Go because, deep in that last quarter, the novelty Brisbane supporters are lubricated, getting chirpy. Their revelry isn’t something you ought to see – it’s their party all of a sudden, and you’re crashing. Suck it up, you got beat, call into action your mates, your protesting kid, or only your good self, kick the rubbish under your seat, grab any discarded scarves, and keep your head down as you shuffle along that row playing knee Tetris. Be sure to avoid eye contact, don’t respond to taunts, and if you must hurl one last invective at the field before you turn away, be careful not to spit on anyone.

 

*

Stay

…because you’re not a child (unless you are), you’re an adult with a modicum of resilience, you’ve got through worse than this before. Stay because you’ve now actually missed your chance to leave, what with the aisles, ramps, concourse soon to be clogged by a mass of pushovers. Trust me, you do not want to get caught in such a vat of negativity. Better, this Friday night, to plod back towards the city with at least a few people in a good mood, even if they’re not of your tribe.

 

Stay because, if you don’t, the decision may haunt you for the rest of the week – in every confectionary aisle you’ll see ‘Flake’, in every meteorological forecast you’ll grimace at ‘fair weather’. And at the next match you attend, you’ll feel sheepish about being accepted back into the fold, worrying there’s some kind of mark of a false friend you’ll be showing. There would, at least, be a data record of your phone (a known Carlton supporter, via Facebook) leaving a loss, a stadium, well before the conclusion, and this expansion of your footprint would likely contribute to pop-up ads for Ashley Madison, todger creams, and the United Australia Party.
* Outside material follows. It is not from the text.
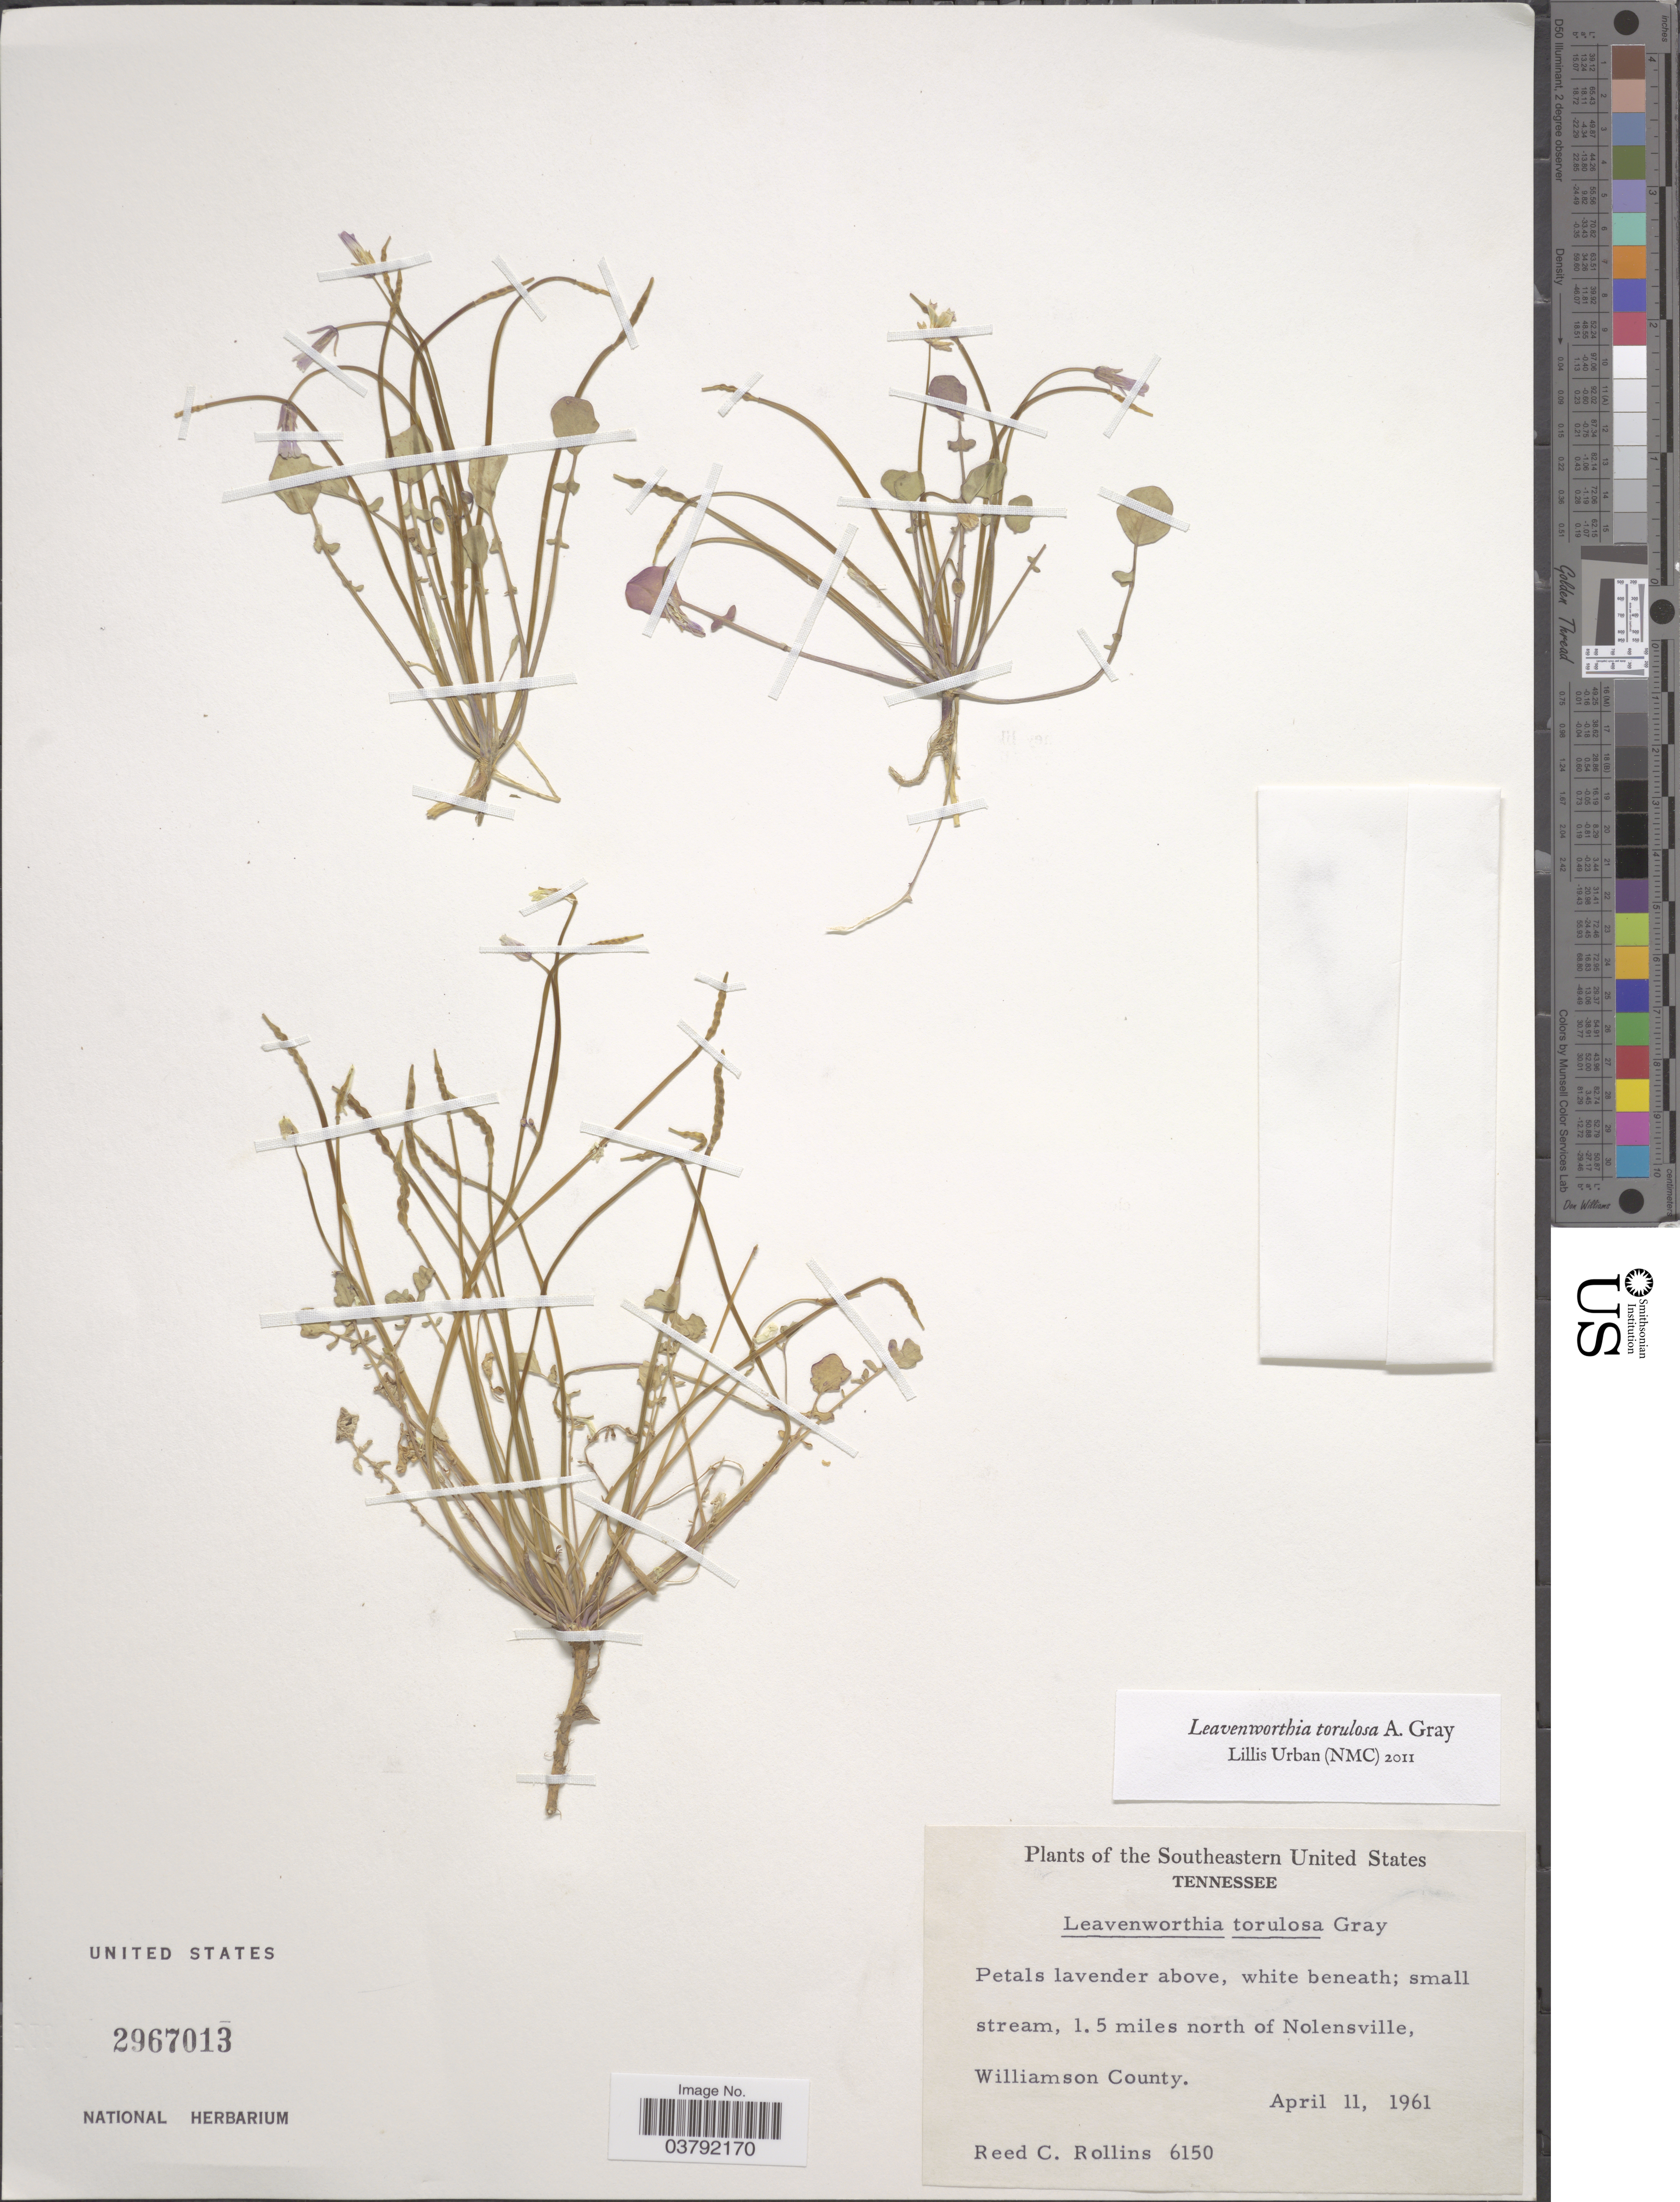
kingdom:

Stay because this is your team and you do love them. How would you like looking up to somebody cutting you loose in equivalent circumstances? And if you ditched in the actual sense, who would you seriously take up with? Tasmania? Stay because the good is so good – we beat a WAFL team by over 100 last week, and I’ll bet you weren’t there in-person to give thanks and praise. There’s plenty of talent on the park and the current malaise pertains to confidence. Your leaving so visibly, with winter closing-in, a miserable rain falling on the other side of the stadium roof, does nothing to boost the mood, flick the funk.

Stay while we’re going for broke. The margin’s four goals and there’s twice as many minutes left – therefore even somebody half as blithely optimistic as Leigh Matthews would say we’re a chance. Oh, the satisfaction of being at a win the other side never saw coming – it’s not the greatest comeback of all time until the fat lady sings and is disproved! With our temperamentally brutal midfield, dynamo smalls, swinging defenders, there is room to imagine us scoring 5 goals in four minutes, two minutes, one. And it’s Brisbane – couldn’t the lights imminently go bust and turn everything on its head?

 

Stay because even though the win’s a forlorn hope, the season, as yet, isn’t. Stay because your membership might entitle you to a seat for finals, but if you abandon ship during storms such as this, your behaviour doesn’t. You wouldn’t even have a right to consider queuing for a photo with the cup when we’re in the promised land, when our butterfly’s emerged. You’re to sit through the closing stages – again, not responding to taunts. You’re to enjoy the frenetic ball movement, Kennedy’s tardy bomb, Ollie Hollands’ first running goal, occasionally checking how long is left on your phone, and when the siren does eventually blare, and the appropriated French anthem along with it, you’re to pack up your things and get the hell out of there.